Something is terribly wrong!

Something is wrong.

The end of the world is nigh.

How It Works

As you can see, you get the default message specified in the function prototype whenever the argument is left out; otherwise, the function behaves normally.

If you have a function with several arguments, you can provide initial values for as many of them as you like. If you want to omit more than one argument to take advantage of a default value, all arguments to the right of the leftmost argument that you omit must also be left out. For example, suppose you have this function:

int do_it(long arg1 = 10, long arg2 = 20, long arg3 = 30, long arg4 = 40);

and you want to omit one argument in a call to it. you can omit only the last one, arg4. If you want to omit arg3, you must also omit arg4. If you omit arg2, arg3 and arg4 must also be omitted, and if you want to use the default value for arg1, you have to omit all of the arguments in the function call.

You can conclude from this that you need to put the arguments which have default values in the function prototype together in sequence at the end of the parameter list, with the argument most likely to be omitted appearing last.

Exceptions

If you’ve had a go at the exercises that appear at the end of the previous chapters, you’ve more than likely come across compiler errors and warnings, as well as errors that occur while the program is running. Exceptions are a way of flagging errors or unexpected conditions that occur in your C++ programs, and you already know that the new operator throws an exception if the memory you request cannot be allocated.

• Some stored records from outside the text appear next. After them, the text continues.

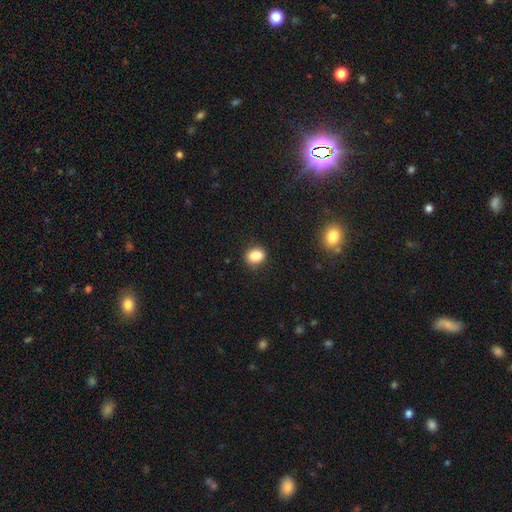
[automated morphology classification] This appears to be a smooth galaxy with no disk features (86%) that is in between round and cigar-shaped (60%). Merging: none (85%).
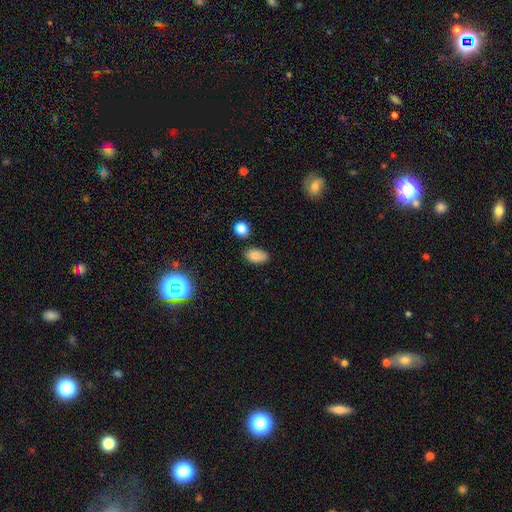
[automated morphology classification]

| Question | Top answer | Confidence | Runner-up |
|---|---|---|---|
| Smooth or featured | smooth | 84% | star or artifact (10%) |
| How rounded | in between | 90% | round (8%) |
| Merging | none | 77% | minor disturbance (15%) |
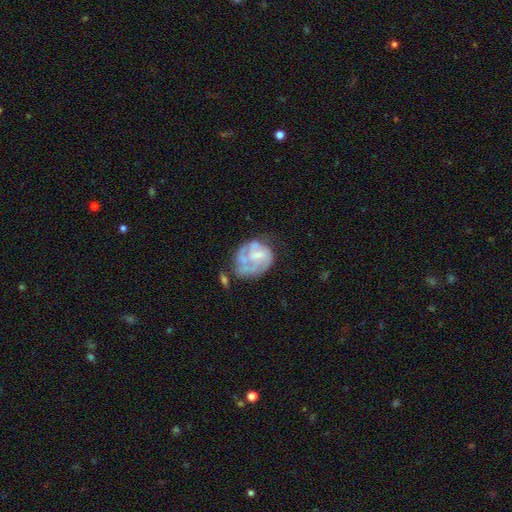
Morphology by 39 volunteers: smooth_or_featured: featured or disk (p=0.85) [alt: smooth p=0.15]
disk_edge_on: no (p=1.00)
bar: no (p=0.45) [alt: weak p=0.39]
has_spiral_arms: yes (p=0.67) [alt: no p=0.33]
spiral_winding: tight (p=0.50) [alt: loose p=0.27]
spiral_arm_count: 4 (p=0.36) [tied with: can't tell p=0.36]
bulge_size: small (p=0.61) [alt: moderate p=0.15]
merging: minor disturbance (p=0.36) [alt: major disturbance p=0.28]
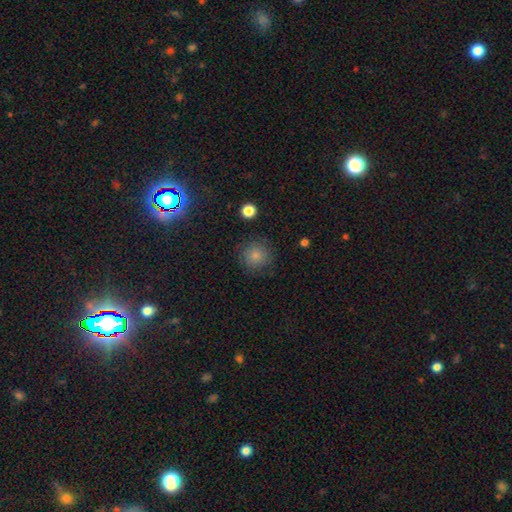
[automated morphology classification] smooth_or_featured: smooth (p=0.68) [alt: star or artifact p=0.24]
how_rounded: round (p=0.94) [alt: in between p=0.05]
merging: none (p=0.87) [alt: minor disturbance p=0.09]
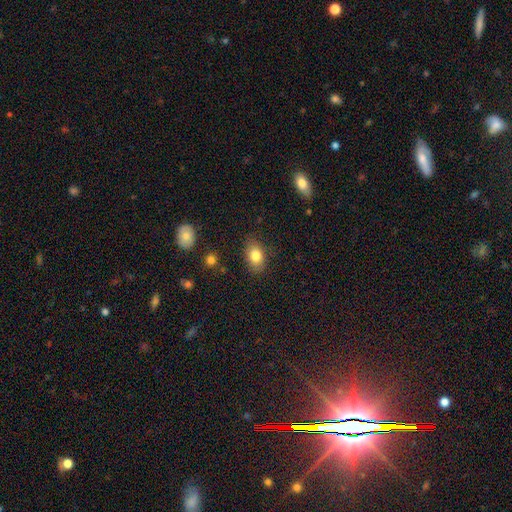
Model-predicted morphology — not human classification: A smooth galaxy with no disk features (81%) that is in between round and cigar-shaped (83%). Merging: none (82%).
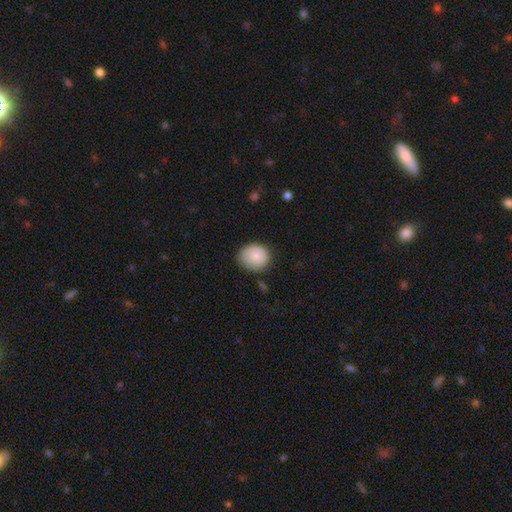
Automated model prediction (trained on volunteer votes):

So far, you have typically handled error conditions in your programs by using an if statement to test some expression, and then executing some specific code to deal with the error. C++ also provides another, more general mechanism for handling errors that allows you to separate the code that deals with these conditions from the code that executes when such conditions do not arise. It is important to realize that exceptions are not intended to be used as an alternative to the normal data checking and validating that you might do in a program. The code that is generated when you use exceptions carries quite a bit of overhead with it, so exceptions are really intended to be applied in the context of exceptional, near catastrophic conditions that might arise, but are not normally expected to occur in the normal course of events. An error reading from a disk might be something that you use exceptions for. An invalid data item being entered is not a good candidate for using exceptions.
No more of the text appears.